Mexico religious cult refuses to allow teachers in

Mexico City, Mexico - Adherents of a religious sect in western Mexico are physically blocking school teachers from entering their walled community, setting up one of the most high-profile confrontations between religious and civil authorities in Mexico since the 1930s.

Local officials in the western state of Michoacan said Wednesday it may be time to call in a large-scale police operation to enforce the right to schooling in a community that has largely ruled itself according to what it considers Biblical guidelines for almost 40 years. The New Jerusalem community prohibits formal schooling, television, radio, modern music, dress and fashion.

"I think the next step is to go in and enforce the rule of law," said Efrain Barrera, spokesman for the township of Turicato, in western Michoacan state, where the sect's walled-off compound is located.

Under Mexican law, grade school education is compulsory, and Mexico's National Human Rights Commission and the Roman Catholic Church said Tuesday that the refusal to allow classes in the town of New Jerusalem is a violation of children's human rights.

They called on the government to break the town's blockade, which has been limited to fistfights but could escalate.

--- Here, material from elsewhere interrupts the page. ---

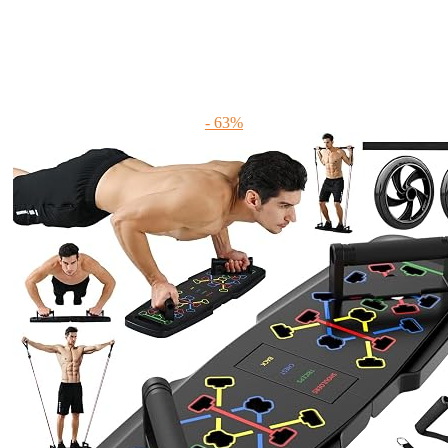
- 63%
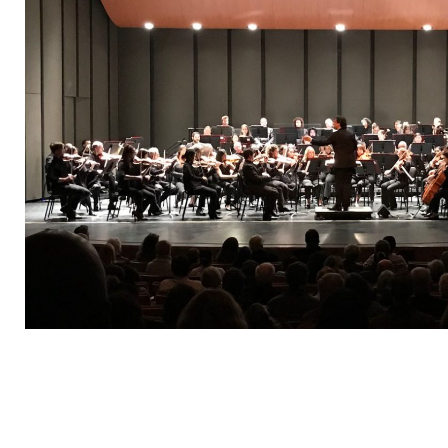
“It w
you to
Outsta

Members of the sect recently attacked and destroyed the school building.

"It is surprising that they want to impose beliefs, not a religion, on grade-school children in their formative stage, by taking away the right every child has to attend classes in government-provided education," the Mexican Bishops Council said in a statement.

"The local authorities should intervene and resolve the conflict, which, if it isn't taken care of, could escalate," the council said. "This is an issue that cannot wait, this is the moment to act and defend the rule of law."

The church does not recognize the sect, which was founded in 1973 by a renegade Catholic priest who objected to the abandonment of Latin masses and other modernization moves.

The group has demanded the right to appoint its own teachers, set its own curriculum and mandate robes and headscarves for female pupils, claiming that otherwise the schools would be introducing bad habits into the community. Girls at government schools in Mexico generally wear uniforms, including knee-length plaid skirts.

The group shuns telephones and its leaders were not available for comment on Wednesday.

In July, gangs of sect followers used sledgehammers to destroy three government school buildings in the community, then doused them with gasoline and set fire to the school furniture and computer equipment.

On Monday, when the new school year was scheduled to start, gangs of church supporters, including women dressed in the bright-colored robes and headscarves the sect requires women to wear, engaged in fistfights with residents who wanted their children to go to school at improvised classrooms set up after the school buildings were destroyed. About a dozen government-paid teachers showed up, but were also driven off.

"They are damaging about 250 children," said Barrera. "It is not fair that older people want to reproduce and impose their own ignorance on a new generation."

There have been periodic reports of deaths, threats and beatings inside the compound, where about 5,000 adherents live in brick houses inside medieval-castle-style walls. But no outside authorities have ever been allowed in.

"What we are demanding is to be able to enter and investigate what has been happening, because there have been systematic crimes and violations of the law since 1973, when the community was founded," Barrera said.

The Human Rights Commission said Tuesday it had already sent inspectors to New Jerusalem and demanded the government send police to guard the schoolchildren and classrooms.

The religion was founded by Nabor Cardenas, "Papa Nabor," a defrocked parish priest who said it was based on messages from the Virgin Mary relayed by an illiterate old woman. Together with supposed clairvoyant Agapito Gomez, who channeled voices, orders and predictions from the spirit world, they ordered the building of the compound, along with towers, walls and multiple church buildings.

Members believe it will be the only place on earth spared from an impending Apocalypse, which they had predicted would occur in cataclysmic volcanic eruptions around the 2000 millennium.

Residents of the New Jerusalem compound cannot use many modern conveniences; women are not allowed to wear makeup, and must dress in robes and are referred to as "nuns" or "courtesans." Residents recite Mass in Latin and use old exorcism and baptism rituals long abandoned by the mainstream church.

Religious conflicts, often between evangelical Protestants and Roman Catholics, still occur in some parts of rural Mexico, and have sometimes resulted led to thousands of residents being expelled from their towns.

But the last large-scale religious violence occurred in the 1926-1929 Cristero war, when harsh anti-clerical laws sparked an armed uprising by Roman Catholic rebels against Mexico's secular government and tens of thousands of people died.